Your objective. Quote word for word all the text read from the records, leaving the pictures out.

(Stored items)
*****

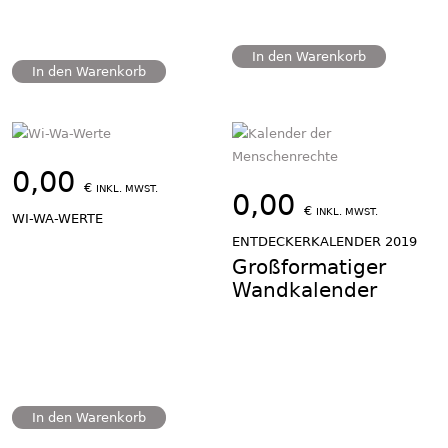
In den Warenkorb
In den Warenkorb
0,00
€
INKL. MWST.
0,00
€
INKL. MWST.
WI-WA-WERTE
ENTDECKERKALENDER 2019
Großformatiger
Wandkalender
In den Warenkorb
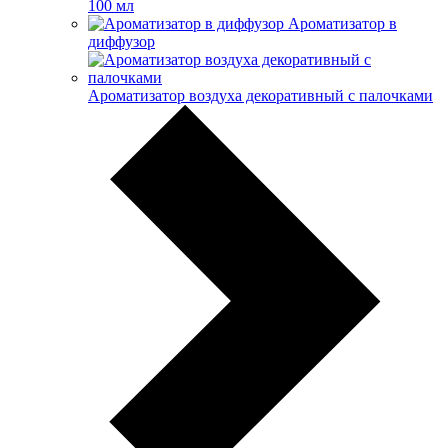
100 мл
Ароматизатор в
диффузор
Ароматизатор воздуха декоративный с палочками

*****

Answer.
In den Warenkorb
In den Warenkorb
0,00
€
INKL. MWST.
0,00
€
INKL. MWST.
WI-WA-WERTE
ENTDECKERKALENDER 2019
Großformatiger
Wandkalender
In den Warenkorb
100 мл
Ароматизатор в
диффузор
Ароматизатор воздуха декоративный с палочками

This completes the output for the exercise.